Manchester United manager Alex Ferguson takes his seat before the English FA Cup quarter-final football match between Manchester United and Chelsea at Old Trafford, Manchester, northwest England on March 10, 2013
Manchester United manager Alex Ferguson takes his seat before the English FA Cup quarter-final football match between Manchester United and Chelsea at Old Trafford, Manchester, northwest England on March 10, 2013

For once, both sets of supporters agreed. “Sacked in the morning,” they sang to Rafael Benitez during the early stages of Manchester United’s match in the FA Cup against Chelsea on Sunday. United were leading 2-0 and Chelsea looked as secure a skyscraper that had been built from the top down.

Benitez, the Chelsea manager, did not look too disillusioned because his natural expression never conveys much emotion. But he did respond – and his tactical intervention did turn around the match to such an extent that, by the end, Chelsea should have won.

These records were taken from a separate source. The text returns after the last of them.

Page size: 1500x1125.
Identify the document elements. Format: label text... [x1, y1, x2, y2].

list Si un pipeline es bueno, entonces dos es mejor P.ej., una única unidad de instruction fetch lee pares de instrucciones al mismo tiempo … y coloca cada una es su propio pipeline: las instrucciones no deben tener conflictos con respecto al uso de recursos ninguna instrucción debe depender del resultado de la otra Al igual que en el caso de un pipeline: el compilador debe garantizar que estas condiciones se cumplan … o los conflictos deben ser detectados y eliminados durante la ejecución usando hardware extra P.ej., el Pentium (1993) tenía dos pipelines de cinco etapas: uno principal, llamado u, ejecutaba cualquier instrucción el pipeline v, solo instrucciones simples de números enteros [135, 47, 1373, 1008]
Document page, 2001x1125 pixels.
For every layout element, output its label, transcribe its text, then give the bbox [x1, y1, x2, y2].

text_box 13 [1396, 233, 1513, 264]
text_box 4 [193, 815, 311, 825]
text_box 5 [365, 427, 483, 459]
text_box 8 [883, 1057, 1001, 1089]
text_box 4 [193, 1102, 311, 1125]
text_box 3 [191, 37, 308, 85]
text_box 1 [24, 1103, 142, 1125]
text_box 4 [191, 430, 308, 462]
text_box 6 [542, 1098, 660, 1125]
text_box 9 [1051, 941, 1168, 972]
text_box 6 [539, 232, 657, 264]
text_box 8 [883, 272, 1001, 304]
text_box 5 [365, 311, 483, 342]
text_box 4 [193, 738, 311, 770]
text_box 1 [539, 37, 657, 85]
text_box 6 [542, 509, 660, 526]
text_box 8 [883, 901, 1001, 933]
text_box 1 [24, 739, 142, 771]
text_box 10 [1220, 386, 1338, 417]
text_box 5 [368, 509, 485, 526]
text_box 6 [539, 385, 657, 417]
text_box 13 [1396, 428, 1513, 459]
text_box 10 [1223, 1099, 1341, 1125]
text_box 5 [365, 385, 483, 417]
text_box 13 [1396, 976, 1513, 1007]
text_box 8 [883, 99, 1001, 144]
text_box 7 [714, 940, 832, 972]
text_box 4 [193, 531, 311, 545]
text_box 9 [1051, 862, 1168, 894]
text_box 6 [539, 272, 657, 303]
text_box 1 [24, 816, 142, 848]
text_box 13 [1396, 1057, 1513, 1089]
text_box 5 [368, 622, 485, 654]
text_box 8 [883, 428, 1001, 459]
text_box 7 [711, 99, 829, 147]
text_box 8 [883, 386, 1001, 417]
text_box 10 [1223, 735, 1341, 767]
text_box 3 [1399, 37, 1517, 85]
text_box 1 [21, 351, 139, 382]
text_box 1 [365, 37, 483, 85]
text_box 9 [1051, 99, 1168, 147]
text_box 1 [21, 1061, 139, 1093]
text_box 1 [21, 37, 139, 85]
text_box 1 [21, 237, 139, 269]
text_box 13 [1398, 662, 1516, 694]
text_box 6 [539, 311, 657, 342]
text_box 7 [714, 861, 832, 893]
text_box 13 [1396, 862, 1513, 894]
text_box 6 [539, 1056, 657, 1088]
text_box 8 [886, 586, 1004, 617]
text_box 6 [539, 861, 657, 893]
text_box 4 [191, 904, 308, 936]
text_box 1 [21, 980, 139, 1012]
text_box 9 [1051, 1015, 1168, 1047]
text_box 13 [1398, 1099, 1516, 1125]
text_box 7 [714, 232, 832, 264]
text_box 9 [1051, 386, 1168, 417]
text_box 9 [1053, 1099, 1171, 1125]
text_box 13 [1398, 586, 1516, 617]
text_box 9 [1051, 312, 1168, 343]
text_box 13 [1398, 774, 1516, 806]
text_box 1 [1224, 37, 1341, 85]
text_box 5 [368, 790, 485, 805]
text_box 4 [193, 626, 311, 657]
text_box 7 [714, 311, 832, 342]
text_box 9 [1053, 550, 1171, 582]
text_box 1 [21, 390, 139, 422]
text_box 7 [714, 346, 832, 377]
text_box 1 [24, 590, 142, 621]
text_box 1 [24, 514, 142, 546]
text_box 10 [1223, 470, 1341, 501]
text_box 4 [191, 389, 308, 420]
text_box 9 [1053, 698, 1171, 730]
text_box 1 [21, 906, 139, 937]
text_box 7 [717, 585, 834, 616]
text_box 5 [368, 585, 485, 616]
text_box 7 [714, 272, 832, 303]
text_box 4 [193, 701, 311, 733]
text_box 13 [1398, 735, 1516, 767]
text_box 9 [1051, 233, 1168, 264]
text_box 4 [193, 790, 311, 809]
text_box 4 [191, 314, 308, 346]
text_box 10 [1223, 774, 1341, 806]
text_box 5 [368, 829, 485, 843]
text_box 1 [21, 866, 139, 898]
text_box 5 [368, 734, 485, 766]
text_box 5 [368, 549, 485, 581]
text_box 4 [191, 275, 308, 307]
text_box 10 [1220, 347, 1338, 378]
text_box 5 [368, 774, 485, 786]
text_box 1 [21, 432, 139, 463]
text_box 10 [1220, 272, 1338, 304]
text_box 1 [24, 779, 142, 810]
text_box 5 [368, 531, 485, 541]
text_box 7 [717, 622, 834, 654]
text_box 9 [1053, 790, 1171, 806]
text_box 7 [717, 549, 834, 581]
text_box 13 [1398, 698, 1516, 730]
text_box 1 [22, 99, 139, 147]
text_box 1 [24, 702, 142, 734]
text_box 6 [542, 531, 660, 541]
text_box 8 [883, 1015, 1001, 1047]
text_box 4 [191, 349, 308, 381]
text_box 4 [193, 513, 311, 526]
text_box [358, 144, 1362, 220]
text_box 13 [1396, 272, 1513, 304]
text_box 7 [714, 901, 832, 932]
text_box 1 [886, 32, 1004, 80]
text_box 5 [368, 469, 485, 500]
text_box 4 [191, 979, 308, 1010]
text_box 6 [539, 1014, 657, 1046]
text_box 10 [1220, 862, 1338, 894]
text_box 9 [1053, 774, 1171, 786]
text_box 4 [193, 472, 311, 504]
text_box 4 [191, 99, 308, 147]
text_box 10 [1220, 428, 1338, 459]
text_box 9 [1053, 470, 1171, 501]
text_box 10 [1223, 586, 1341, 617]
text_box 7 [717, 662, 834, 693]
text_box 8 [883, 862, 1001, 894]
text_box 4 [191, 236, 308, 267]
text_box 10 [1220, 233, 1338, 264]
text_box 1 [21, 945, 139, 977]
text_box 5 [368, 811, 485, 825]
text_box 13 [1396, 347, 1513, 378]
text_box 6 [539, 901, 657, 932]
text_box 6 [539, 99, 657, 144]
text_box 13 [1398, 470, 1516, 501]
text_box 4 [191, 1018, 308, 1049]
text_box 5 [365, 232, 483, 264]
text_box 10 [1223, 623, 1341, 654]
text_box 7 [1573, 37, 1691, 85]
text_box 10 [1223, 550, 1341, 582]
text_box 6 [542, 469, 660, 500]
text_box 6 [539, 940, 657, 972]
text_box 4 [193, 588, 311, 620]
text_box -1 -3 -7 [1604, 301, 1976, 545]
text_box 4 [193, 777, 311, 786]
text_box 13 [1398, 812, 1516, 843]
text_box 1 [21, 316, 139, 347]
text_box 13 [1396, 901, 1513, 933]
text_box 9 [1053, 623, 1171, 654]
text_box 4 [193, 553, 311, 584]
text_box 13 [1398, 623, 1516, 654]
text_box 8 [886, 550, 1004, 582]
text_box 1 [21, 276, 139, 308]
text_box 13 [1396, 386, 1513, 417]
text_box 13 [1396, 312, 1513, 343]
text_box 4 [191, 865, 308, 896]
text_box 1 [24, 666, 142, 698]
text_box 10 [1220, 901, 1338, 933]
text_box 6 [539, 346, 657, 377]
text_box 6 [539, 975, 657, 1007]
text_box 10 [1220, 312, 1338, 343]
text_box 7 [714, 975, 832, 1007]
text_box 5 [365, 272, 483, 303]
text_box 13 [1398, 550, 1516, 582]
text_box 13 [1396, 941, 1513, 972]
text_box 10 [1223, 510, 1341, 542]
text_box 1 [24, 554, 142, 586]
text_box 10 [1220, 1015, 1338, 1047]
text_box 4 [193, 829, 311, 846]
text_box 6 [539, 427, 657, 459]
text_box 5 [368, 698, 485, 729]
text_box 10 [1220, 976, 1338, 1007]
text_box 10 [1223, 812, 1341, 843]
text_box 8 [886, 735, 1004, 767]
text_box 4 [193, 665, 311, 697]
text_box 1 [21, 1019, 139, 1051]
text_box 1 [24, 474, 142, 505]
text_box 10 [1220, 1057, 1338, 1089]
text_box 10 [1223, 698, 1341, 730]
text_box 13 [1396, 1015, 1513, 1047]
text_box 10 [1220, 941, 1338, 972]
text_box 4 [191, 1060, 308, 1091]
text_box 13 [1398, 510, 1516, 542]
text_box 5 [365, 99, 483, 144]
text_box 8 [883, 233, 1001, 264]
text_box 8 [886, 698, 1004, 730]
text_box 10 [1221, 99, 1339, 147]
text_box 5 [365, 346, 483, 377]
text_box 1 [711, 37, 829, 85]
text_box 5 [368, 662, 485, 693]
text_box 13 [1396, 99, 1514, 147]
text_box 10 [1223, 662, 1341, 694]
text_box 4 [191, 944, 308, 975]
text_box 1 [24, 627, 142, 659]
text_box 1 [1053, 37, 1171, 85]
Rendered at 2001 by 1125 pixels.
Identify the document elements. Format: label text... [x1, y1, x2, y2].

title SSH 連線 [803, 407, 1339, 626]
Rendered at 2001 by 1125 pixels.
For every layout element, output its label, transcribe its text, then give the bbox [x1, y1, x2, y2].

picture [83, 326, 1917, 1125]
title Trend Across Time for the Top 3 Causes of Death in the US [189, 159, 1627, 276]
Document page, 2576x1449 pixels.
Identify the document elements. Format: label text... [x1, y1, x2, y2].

Amid chants of, "You don't know what you're doing” (from the Chelsea fans, no less), Benitez took off Frank Lampard and Victor Moses early in the second half, replacing the players with John Obi Mikel and Eden Hazard. Taking off Lampard is never going to endear a manager to the Chelsea fans (Lampard is sacrosanct), but this time the decision was correct. Mikel stabilised the midfield and Hazard enhanced the forwards.

Hazard scored to give Chelsea hope and then Ramires equalised with a fine strike, paving the way for a Chelsea onslaught. Even Alex Ferguson, the Manchester United manager, accepted that Chelsea deserved to win in the end.

Benitez clearly did know what he was doing, which must have been a bit of an inconvenience for those Chelsea supporters who hope he fails.

Unlike after the defeat to Real Madrid in the Uefa Champions League last week, Ferguson was not too distraught to talk, but he did fail to shake Benitez’s hand afterwards. The two men do not get along. It seems that Ferguson has never forgiven Benitez for winning the Champions League in 2005.

So what now for United? They have all but secured the Premier League but they are out of Europe. To reach the FA Cup final, they would have to defeat Chelsea at Stamford Bridge in the replay and then Manchester City in the semi-final at Wembley. Arduous times indeed, but a League-FA Cup double would certainly ease the frustration for Ferguson of the defeat to Real Madrid.

Failure to win the FA Cup, however, would arguably turn the season into one of anticlimax. Yes, winning the Premier League is a great achievement, but Ferguson sets his stall out each summer to win more than that. It bothers him that he has won only two Champions League titles since his first attempt in 1993-94 and no FA Cups since 2004.

It would bother him if the season ended with Benitez winning the FA Cup and the Europa League.